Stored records
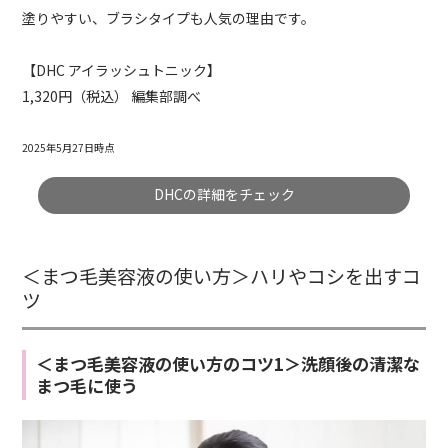
塗りやすい、ブラシタイプも人気の理由です。
【DHC アイラッシュトニック】
1,320円（税込） 編集部調べ
2025年5月27日時点
DHCの詳細をチェック
＜まつ毛美容液の使い方＞ハリやコシを出すコ
ツ
＜まつ毛美容液の使い方のコツ1＞洗顔後の清潔な
まつ毛に使う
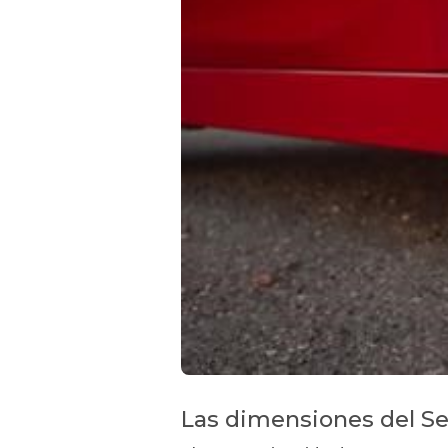
Las dimensiones del Se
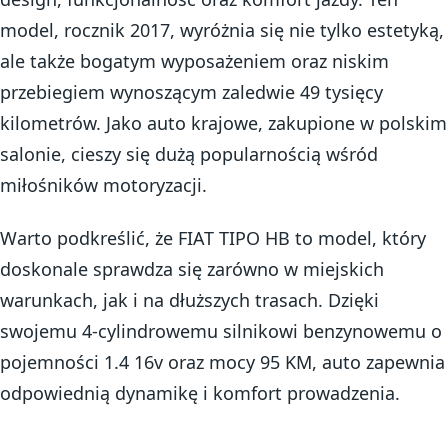
model, rocznik 2017, wyróżnia się nie tylko estetyką,
ale także bogatym wyposażeniem oraz niskim
przebiegiem wynoszącym zaledwie 49 tysięcy
kilometrów. Jako auto krajowe, zakupione w polskim
salonie, cieszy się dużą popularnością wśród
miłośników motoryzacji.
Warto podkreślić, że FIAT TIPO HB to model, który
doskonale sprawdza się zarówno w miejskich
warunkach, jak i na dłuższych trasach. Dzięki
swojemu 4-cylindrowemu silnikowi benzynowemu o
pojemności 1.4 16v oraz mocy 95 KM, auto zapewnia
odpowiednią dynamikę i komfort prowadzenia.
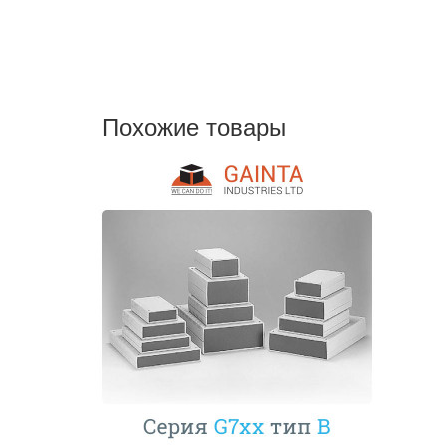
Похожие товары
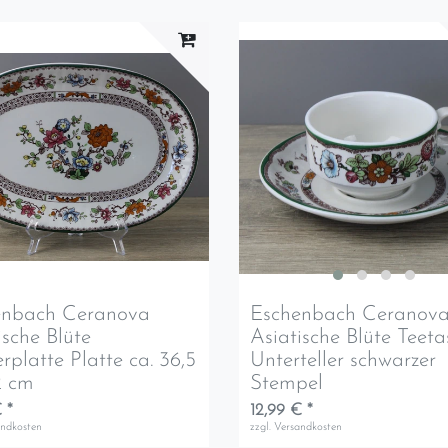
enbach Ceranova
Eschenbach Ceranov
ische Blüte
Asiatische Blüte Teeta
erplatte Platte ca. 36,5
Unterteller schwarzer
2 cm
Stempel
 *
12,99 € *
andkosten
zzgl.
Versandkosten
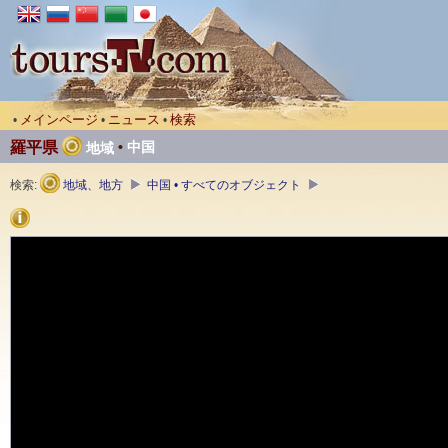
メインページ
ニュース
検索
•
•
•
羅平県
•
中国
地域
検索:
地域、地方
中国 • すべてのオブジェクト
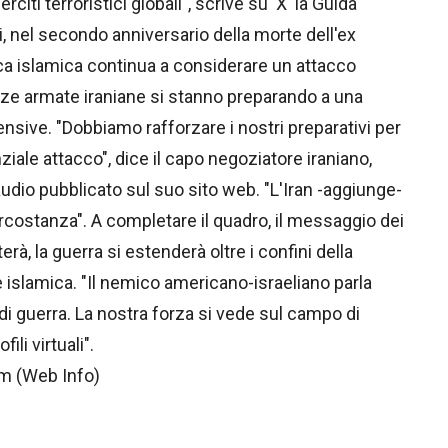
iti terroristici globali", scrive su 'X' la Guida
, nel secondo anniversario della morte dell'ex
ca islamica continua a considerare un attacco
rze armate iraniane si stanno preparando a una
nsive. "Dobbiamo rafforzare i nostri preparativi per
iale attacco", dice il capo negoziatore iraniano,
o pubblicato sul suo sito web. "L'Iran -aggiunge-
ircostanza". A completare il quadro, il messaggio dei
erà, la guerra si estenderà oltre i confini della
e islamica. "Il nemico americano-israeliano parla
i guerra. La nostra forza si vede sul campo di
ili virtuali".
m (Web Info)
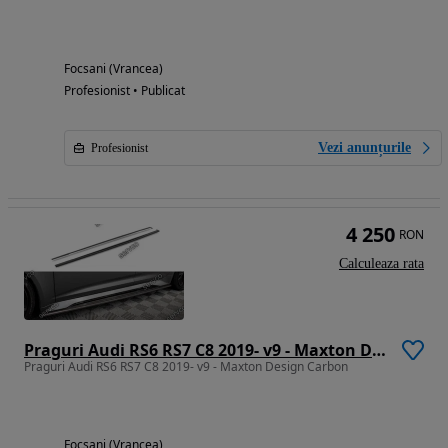
Focsani (Vrancea)
Profesionist • Publicat
Vezi anunțurile
Profesionist
4 250
RON
Calculeaza rata
Praguri Audi RS6 RS7 C8 2019- v9 - Maxton Design Carbon
Praguri Audi RS6 RS7 C8 2019- v9 - Maxton Design Carbon
Focsani (Vrancea)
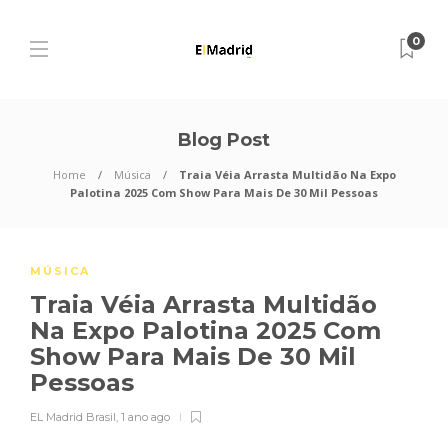
0
Blog Post
Home
Música
Traia Véia Arrasta Multidão Na Expo
Palotina 2025 Com Show Para Mais De 30 Mil Pessoas
MÚSICA
Traia Véia Arrasta Multidão
Na Expo Palotina 2025 Com
Show Para Mais De 30 Mil
Pessoas
EL Madrid Brasil
,
1 ano ago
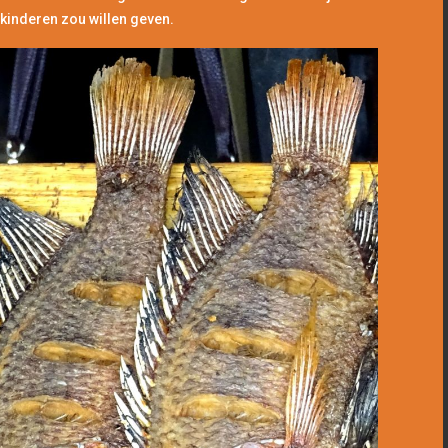
 kinderen zou willen geven.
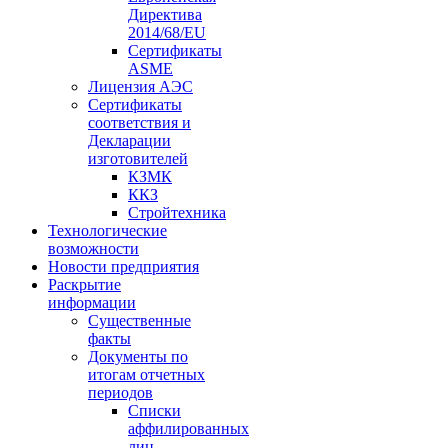
Директива
2014/68/EU
Сертификаты
ASME
Лицензия АЭС
Сертификаты
соответствия и
Декларации
изготовителей
КЗМК
ККЗ
Стройтехника
Технологические
возможности
Новости предприятия
Раскрытие
информации
Существенные
факты
Документы по
итогам отчетных
периодов
Списки
аффилированных
лиц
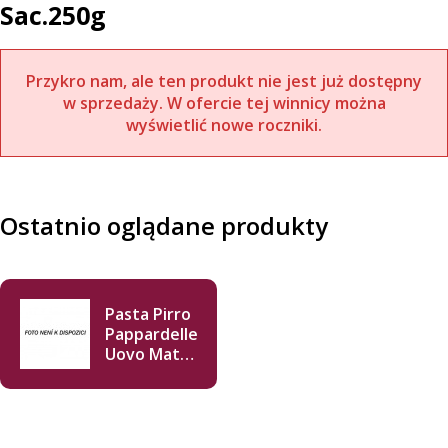
Sac.250g
Przykro nam, ale ten produkt nie jest już dostępny
w sprzedaży. W ofercie tej winnicy można
wyświetlić nowe roczniki.
Ostatnio oglądane produkty
Pasta Pirro
Pappardelle
Uovo Mat
Sac.250g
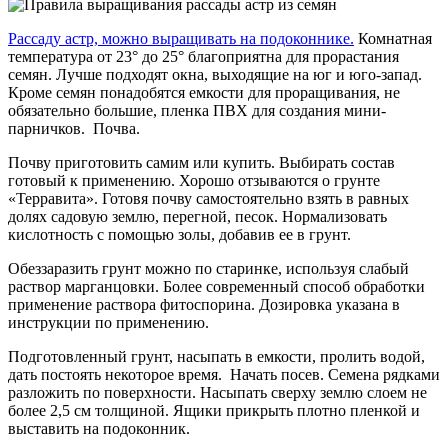
Рассаду астр, можно выращивать на подоконнике.
Комнатная
температура от 23° до 25° благоприятна для прорастания
семян. Лучше подходят окна, выходящие на юг и юго-запад.
Кроме семян понадобятся емкости для проращивания, не
обязательно большие, пленка ПВХ для создания мини-
парничков. Почва.
Почву приготовить самим или купить. Выбирать состав
готовый к применению. Хорошо отзываются о грунте
«Терравита». Готовя почву самостоятельно взять в равных
долях садовую землю, перегной, песок. Нормализовать
кислотность с помощью золы, добавив ее в грунт.
Обеззаразить грунт можно по старинке, используя слабый
раствор марганцовки. Более современный способ обработки
применение раствора фитоспорина. Дозировка указана в
инструкции по применению.
Подготовленный грунт, насыпать в емкости, пролить водой,
дать постоять некоторое время. Начать посев. Семена рядками
разложить по поверхности. Насыпать сверху землю слоем не
более 2,5 см толщиной. Ящики прикрыть плотно пленкой и
выставить на подоконник.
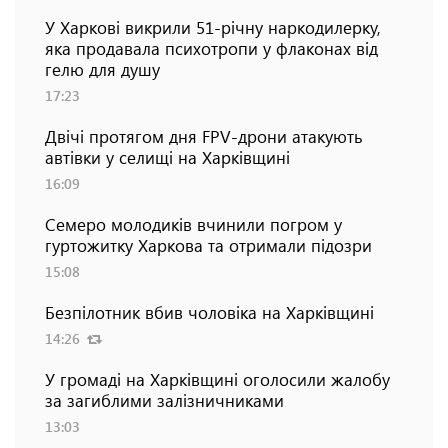
У Харкові викрили 51-річну наркодилерку,
яка продавала психотропи у флаконах від
гелю для душу
17:23
Двічі протягом дня FPV-дрони атакують
автівки у селищі на Харківщині
16:09
Семеро молодиків вчинили погром у
гуртожитку Харкова та отримали підозри
15:08
Безпілотник вбив чоловіка на Харківщині
14:26
У громаді на Харківщині оголосили жалобу
за загиблими залізничниками
13:03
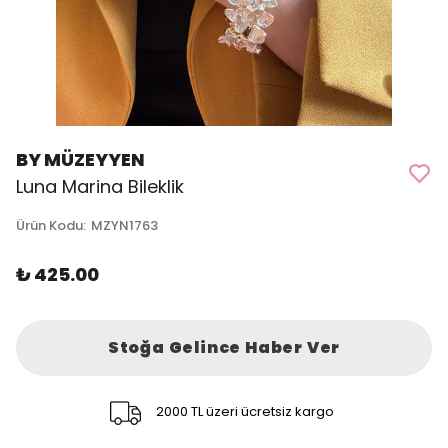
BY MÜZEYYEN
Luna Marina Bileklik
Ürün Kodu
:
MZYN1763
₺ 425.00
Stoğa Gelince Haber Ver
2000 TL üzeri ücretsiz kargo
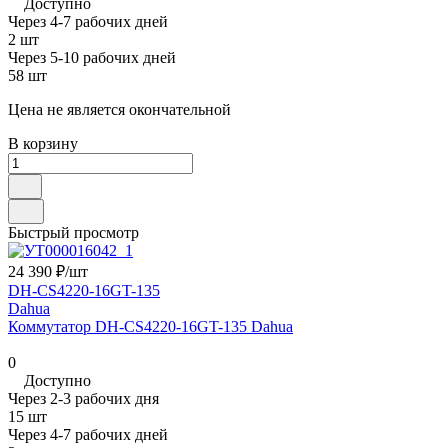
Доступно
Через 4-7 рабочих дней
2 шт
Через 5-10 рабочих дней
58 шт
Цена не является окончательной
В корзину
Быстрый просмотр
24 390 ₽/
шт
DH-CS4220-16GT-135
Dahua
Коммутатор DH-CS4220-16GT-135 Dahua
0
Доступно
Через 2-3 рабочих дня
15 шт
Через 4-7 рабочих дней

» **Try it**
Select every line in the listing above that contains the word "емкости", treating uppercase and lowercase as different.

» **Answer to the problem**
Кроме семян понадобятся емкости для проращивания, не
Подготовленный грунт, насыпать в емкости, пролить водой,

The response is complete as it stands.